In this case, setting a well-known time for computers to come on and offline is great. Scheduled adjustments suffer the same problem with regard to demand as fixed-size scaling.
Fixed Increment adjustments (simple dynamic scaling)
"Simple dynamic scaling" adjusts the desired target of the autoscale group by some pre-configured amount. This is a break from fixed-size and schedule scaling in that the autoscale group is now a complex component of the overall system design with behavior that must be understood.
Effectively choosing a criteria to drive dynamic scaling is a complex topic, but a simple proxy for system health, CPU load, is often enough to get started.
Say your cluster target is for no more than 50-percent CPU utilization to be used on any machine in the cluster in a five-minute period. This is easy to set up with Amazon's tools. But by how many computers should your cluster increase, or by what percentage should you cluster size increase?
This is where discretion and experimentation comes in. Increase too much, and you'll spend more money than you might have otherwise and increased the cooperation burden of your machines more than you might have otherwise. Increase too little, and your system will fail to meet demand.
It's a challenge when experimenting to avoid over-fitting to a certain pattern of traffic: a 20-percent increase in system demand each day at lunch is much, much different than a 100-percent increase at 8 p.m. because of a promotional deal.
Fixed increment adjustments can be a challenge to get right and must be treated as a control system part and parcel of the developed system. Unfortunately, its limitations with regard to dealing with unusual traffic patterns and lack of fine-grained feedback (configuration is done via a set of threshold rules) means that this approach will never be entirely "set and forget."

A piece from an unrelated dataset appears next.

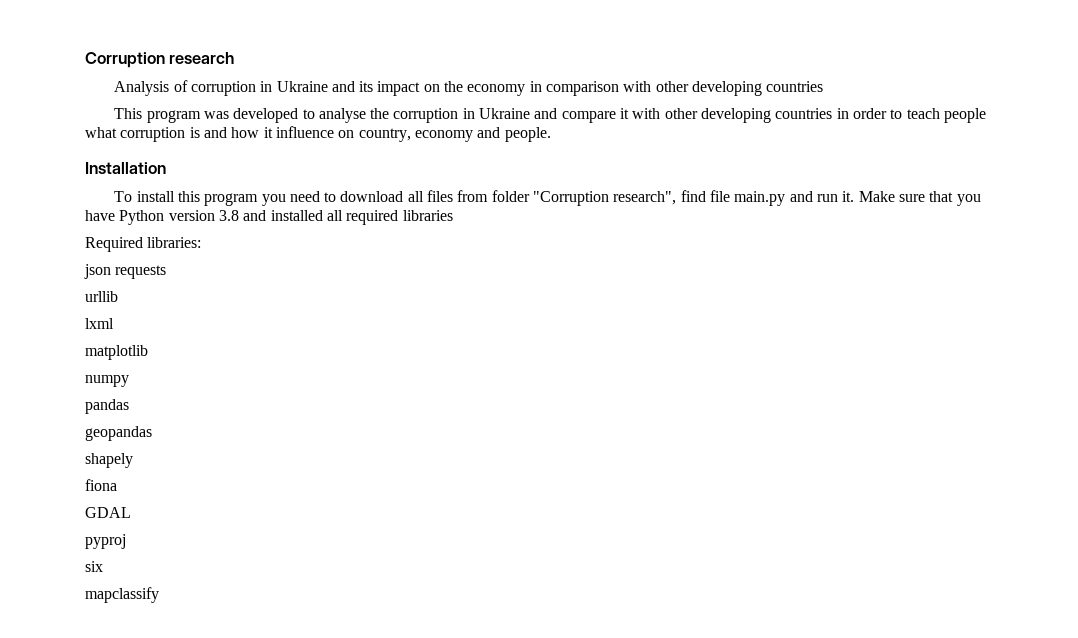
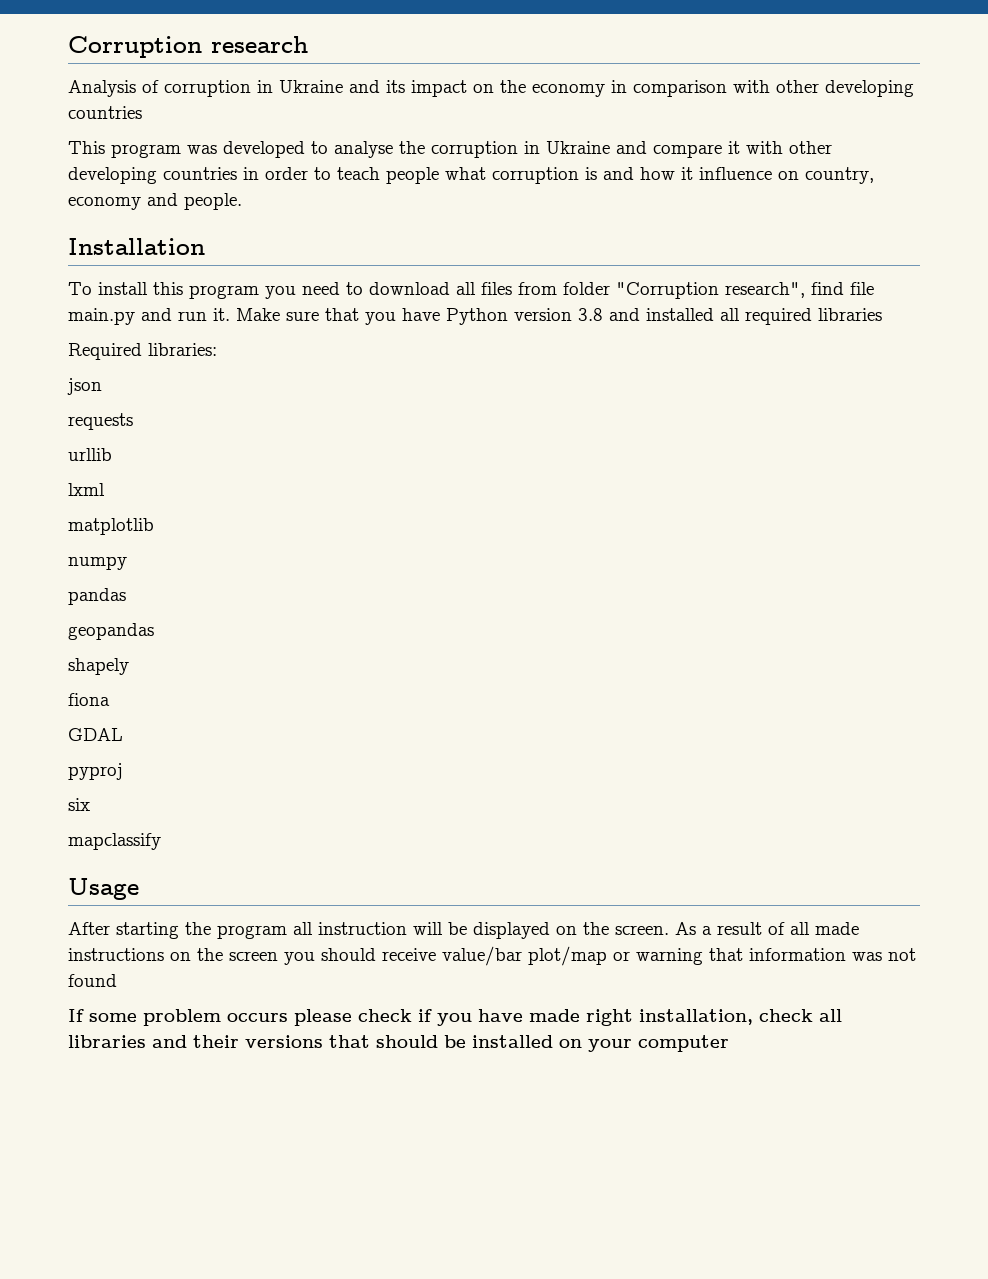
(111, 271) none -> (102, 386) //
(159, 595) none -> [68,878,139,900] [68,922,859,939] [68,946,916,966] [68,974,117,987] [68,1009,842,1026] [68,1035,729,1052] // Usage // After starting the program all instruction will be displayed on the screen. As a result of all made instructions on the screen you should receive value/bar plot/map or warning that information was not found // If some problem occurs please check if you have made right installation, check all libraries and their versions that should be installed on your computer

This used to be Amazon's sole dynamic scaling option. With the introduction of step scaling, it is now superseded.
Targeted increment adjustments (step scaling)
"Step dynamic scaling" is a superset of simple scaling. With this method, it is possible to set a target criteria for the cluster, measure the difference between the cluster's output and the target criteria, and fire one of a set of rules based on this difference.
An example will be useful. Say, as before, we're scaling on maximum CPU load in the cluster, and we have an autoscale group configured with the following rules:
If CPU > 10%, add 10%
If CPU > 25%, add 50%
If CPU > 50%, add 100%
This cluster will never decrease in size -- there are no rules for dealing with the case where our CPU usage is under target -- but that can be corrected. Here, when we're greater than 10 percent off the CPU target, add 10 percent to the desired size of the autoscale group, etc. The additional rules allow the system to cope with unusual demand automatically.
As discussed earlier, this approach also suffers from a necessary period of experimentation but has a distinct advantage over simple scaling: You can express more complex rule-sets. This does not reduce the burden of adding a new control system into a developed system but does increase, markedly, its utility.
This approach to scaling covers, as well as any other, both cost optimization and adapting to unforeseen traffic patterns. That said, if your system does not need to cover both, either fixed-size or scheduled scaling will reduce the conceptual complexity of your system and make it more predictable.